Как червя разрезали на сорок шесть тысяч | Владимир Алипов

The lecture begins with C. elegans, a nematode roundworm chosen as the starting point for connectomics because its neuron count (302) is a fixed species characteristic, making it reproducible and modelable. Alipov explains that building a connectome requires slicing the organism into ultra-thin sections (50–100 nanometers thick) for electron microscopy, then painstakingly identifying and tracing each neuron across thousands of cross-sectional images. He works through the math live, initially making a unit-conversion error before correcting himself to arrive at approximately 46,000 slices needed for a 4.6 mm worm at 100 nm section thickness — a number he finds poetic given the worm's 302 neurons.

Alipov emphasizes the sheer labor involved: not only must 46,000 sections be prepared and imaged, but the process must be repeated across multiple individual worms to ensure reproducibility. Despite only 302 neurons, the connectome of C. elegans took from the 1980s to the end of the 20th century — several decades — to complete. He uses this to humorously illustrate the gap between a graduate student's enthusiasm ('a 5-minute adventure') and the reality of multi-decade scientific projects.

The lecture then traces the ambition that followed: inspired by the Human Genome Project, researchers launched the Human Connectome Project and the Human Brain Project, aiming to map the human brain. However, the scale difference is enormous — the human brain is not 4.6 mm but orders of magnitude larger, with billions of neurons. Over a couple of decades and billions of euros invested, a full human connectome proved impossible in that timeframe.

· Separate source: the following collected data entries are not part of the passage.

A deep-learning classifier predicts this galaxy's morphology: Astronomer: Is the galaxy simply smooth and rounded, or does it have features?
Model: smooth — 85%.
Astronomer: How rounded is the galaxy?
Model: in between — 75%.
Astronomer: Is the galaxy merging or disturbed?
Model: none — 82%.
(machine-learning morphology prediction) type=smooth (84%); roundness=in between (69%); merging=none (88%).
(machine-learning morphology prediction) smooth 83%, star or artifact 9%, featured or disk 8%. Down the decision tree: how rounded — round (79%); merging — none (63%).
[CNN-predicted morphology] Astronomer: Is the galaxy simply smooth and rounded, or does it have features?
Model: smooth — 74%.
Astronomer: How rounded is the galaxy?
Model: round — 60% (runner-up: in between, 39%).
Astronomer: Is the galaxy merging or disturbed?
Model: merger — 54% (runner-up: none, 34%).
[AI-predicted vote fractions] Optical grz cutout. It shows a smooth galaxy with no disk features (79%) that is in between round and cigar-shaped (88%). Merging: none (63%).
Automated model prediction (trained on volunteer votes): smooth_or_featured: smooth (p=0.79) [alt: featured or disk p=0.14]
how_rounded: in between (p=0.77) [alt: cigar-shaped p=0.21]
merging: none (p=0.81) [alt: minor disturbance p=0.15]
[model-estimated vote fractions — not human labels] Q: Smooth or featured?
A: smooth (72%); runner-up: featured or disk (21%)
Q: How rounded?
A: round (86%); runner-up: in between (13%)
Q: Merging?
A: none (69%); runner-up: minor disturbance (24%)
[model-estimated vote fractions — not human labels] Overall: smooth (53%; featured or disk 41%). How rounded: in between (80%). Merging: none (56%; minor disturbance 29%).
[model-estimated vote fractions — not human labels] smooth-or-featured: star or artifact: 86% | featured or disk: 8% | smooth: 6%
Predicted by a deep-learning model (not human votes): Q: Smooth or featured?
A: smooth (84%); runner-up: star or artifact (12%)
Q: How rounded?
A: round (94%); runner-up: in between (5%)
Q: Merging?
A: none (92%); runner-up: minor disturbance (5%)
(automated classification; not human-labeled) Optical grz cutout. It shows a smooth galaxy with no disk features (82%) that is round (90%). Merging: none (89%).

Despite this, significant milestones were achieved. A complete connectome of Drosophila (the fruit fly), with approximately 140,000 neurons, was published in Nature in 2024 — a landmark achievement representing a much more complex nervous system than C. elegans. Progress was also made at the mammalian scale: researchers successfully mapped a small fragment of the mouse cortex and, remarkably, a small fragment (1 cubic millimeter) of the human cerebral cortex, revealing the stunning complexity of pyramidal neurons and interneurons interconnected within even a tiny tissue sample. Alipov acknowledges that the large-scale projects faced problems including misallocation of funds and differing interpretations of project goals among participants. The lecture closes by previewing the next segment: modeling neural behavior based on connectome data, particularly from the fly connectome.